My life changes dramatically next week, as Samuel starts kindergarten. Wow, huh? I’m expecting this transcendental shift from stay-at-home-mama to no-kids-at-home mama to take some time for me to absorb. But I am so excited. I’ll be writing full-time: hopefully finishing my book by December, and blogging here, at HealthyPlace, and for Grace Alliance. I will also be launching a speaking ministry in January, and will be sharing more about that in the months to come. Our “Mental Illness in the Family” group will resume meetings in October under the umbrella of “Fresh Hope” Ministries, which we are very excited about. Life will be full of challenging new opportunities. I am so excited to work, to have the time to focus on blogging and writing, to dedicate myself to this ministry.
As I stand here, looking back at this journey, I can’t help but pause to ruminate on these verses in Deuteronomy:
Then the Lord said to me, “You have made your way around this hill country long enough; now turn north . . . The Lord your God has blessed you in all the work of your hands. He has watched over your journey through this vast wilderness. These forty years the Lord your God has been with you, and you have not lacked anything.
As we make our way into a new phase of life, I praise the God who walked with us and provided for us through the wilderness. Through all we experienced, there was always just enough to keep us. By the grace of God, we have even paid off Children’s Hospital for the first time since Samuel was born (I jumped up and down the day we sent our last installment). Our marriage is intact (a miracle), our children are healthy (bigger miracle), we still own our house. God is good. Friends, He is very good.
And now, all we can ask for is that our work continues to be blessed.
To have the blessing for the work of our hands is such a privilege, and I couldn’t be more thrilled to dedicate myself to this calling (did I just write that??? Who am I? God, look at what you’ve done in me! That scared Jonah heart is gone, and You have wooed me into your Gracious trust. I have spent my time in the desert, wandering in circles, and you proved Yourself faithful to me. I am ready to follow you anywhere.) We are traversing promised land, taking breaths of bright blue air, and finding a new pace.

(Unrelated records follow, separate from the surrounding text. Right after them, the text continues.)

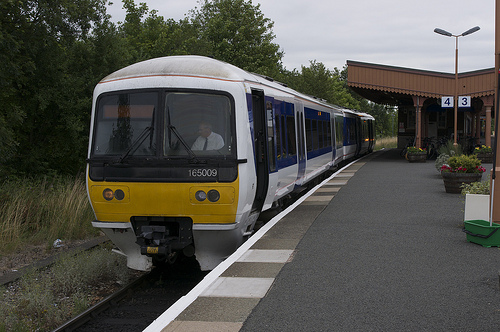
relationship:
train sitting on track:
[80, 52, 380, 275] [48, 266, 200, 329]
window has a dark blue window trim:
[249, 89, 299, 169] [265, 100, 330, 168]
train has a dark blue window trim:
[80, 52, 376, 275] [265, 100, 330, 168]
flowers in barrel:
[440, 162, 483, 172] [441, 172, 482, 189]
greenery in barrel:
[448, 155, 478, 165] [441, 172, 482, 189]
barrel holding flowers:
[441, 172, 482, 189] [440, 162, 483, 172]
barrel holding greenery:
[406, 152, 427, 159] [448, 155, 478, 165]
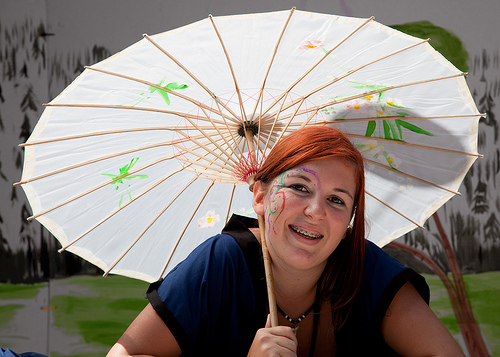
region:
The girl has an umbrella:
[18, 9, 480, 356]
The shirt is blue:
[145, 232, 427, 355]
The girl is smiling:
[252, 126, 363, 266]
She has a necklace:
[271, 290, 321, 333]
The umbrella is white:
[20, 11, 473, 281]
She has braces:
[286, 220, 324, 245]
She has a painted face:
[262, 167, 322, 231]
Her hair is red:
[255, 124, 366, 310]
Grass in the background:
[60, 271, 134, 333]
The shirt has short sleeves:
[150, 229, 430, 354]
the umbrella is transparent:
[41, 45, 463, 260]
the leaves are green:
[381, 77, 417, 148]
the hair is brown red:
[275, 118, 361, 168]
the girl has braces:
[288, 220, 341, 258]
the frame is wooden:
[36, 56, 478, 241]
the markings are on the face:
[268, 179, 302, 235]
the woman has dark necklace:
[284, 300, 335, 344]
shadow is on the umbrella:
[346, 93, 460, 198]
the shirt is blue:
[178, 255, 265, 341]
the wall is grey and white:
[20, 25, 95, 55]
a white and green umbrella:
[10, 6, 491, 289]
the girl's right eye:
[282, 180, 312, 197]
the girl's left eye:
[321, 185, 349, 210]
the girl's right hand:
[241, 305, 302, 355]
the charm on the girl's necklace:
[286, 322, 303, 337]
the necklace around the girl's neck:
[268, 290, 324, 333]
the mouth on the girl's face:
[284, 218, 327, 247]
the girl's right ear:
[246, 173, 272, 216]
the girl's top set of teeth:
[289, 222, 328, 239]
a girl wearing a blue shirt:
[102, 121, 481, 355]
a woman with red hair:
[253, 125, 365, 333]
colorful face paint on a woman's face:
[266, 161, 321, 241]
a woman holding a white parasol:
[16, 15, 481, 354]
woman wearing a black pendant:
[272, 294, 319, 335]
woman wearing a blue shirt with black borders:
[149, 214, 431, 354]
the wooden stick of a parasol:
[251, 180, 281, 355]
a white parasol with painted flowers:
[16, 7, 478, 284]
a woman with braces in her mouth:
[288, 220, 325, 248]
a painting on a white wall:
[2, 5, 496, 279]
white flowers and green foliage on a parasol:
[360, 80, 435, 140]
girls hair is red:
[329, 130, 362, 285]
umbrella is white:
[46, 43, 475, 142]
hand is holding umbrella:
[55, 53, 276, 354]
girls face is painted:
[271, 163, 285, 261]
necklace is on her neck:
[281, 313, 325, 350]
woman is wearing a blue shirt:
[168, 228, 253, 346]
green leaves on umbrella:
[375, 96, 407, 176]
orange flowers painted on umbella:
[349, 86, 376, 128]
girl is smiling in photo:
[281, 219, 318, 244]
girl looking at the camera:
[241, 125, 370, 302]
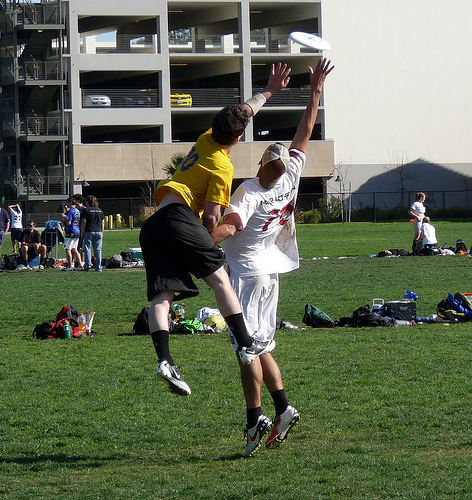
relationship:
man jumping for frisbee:
[138, 63, 293, 400] [286, 27, 331, 55]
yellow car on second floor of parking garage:
[185, 139, 208, 155] [4, 0, 335, 230]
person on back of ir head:
[7, 200, 25, 260] [7, 202, 23, 214]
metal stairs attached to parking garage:
[2, 51, 42, 87] [4, 0, 335, 230]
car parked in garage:
[76, 77, 158, 132] [26, 12, 303, 200]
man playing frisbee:
[210, 55, 335, 460] [275, 15, 343, 56]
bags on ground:
[305, 294, 467, 330] [24, 364, 92, 435]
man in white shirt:
[228, 140, 316, 459] [226, 148, 305, 286]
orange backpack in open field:
[53, 302, 100, 340] [0, 218, 469, 498]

And now, like all families get the privilege to do, I’d love to share the great stuff with you. Because we are a people of hope, and we must keep reminding each other that when the night is long, joy IS COMING in the morning.
The pages of my Bible fell open to this chapter this morning, and I couldn’t help but think it might be more than just a coincidence:
Observe the commands of the Lord your God, walking in obedience to him and revering him. For the Lord your God is bringing you into a good land—a land with brooks, streams, and deep springs gushing out into the valleys and hills; a land with wheat and barley, vines and fig trees, pomegranates, olive oil and honey; a land where bread will not be scarce and you will lack nothing; a land where the rocks are iron and you can dig copper out of the hills.
When you have eaten and are satisfied, praise the Lord your God for the good land he has given you.
When you have eaten and are satisfied . . . For this girl who has been hungry and lacking for so long? Yes. Yes, even for her.
I hope to keep you all with me, so we can continue on together. We can sit at the feet of Jesus, whether around a dinner table feasting or at the cross weeping, together. We’ll keep slaying giants and planting vineyards together. That’s what we’re doing in the promised land, folks.
Onward, for satisfaction. Are you with me?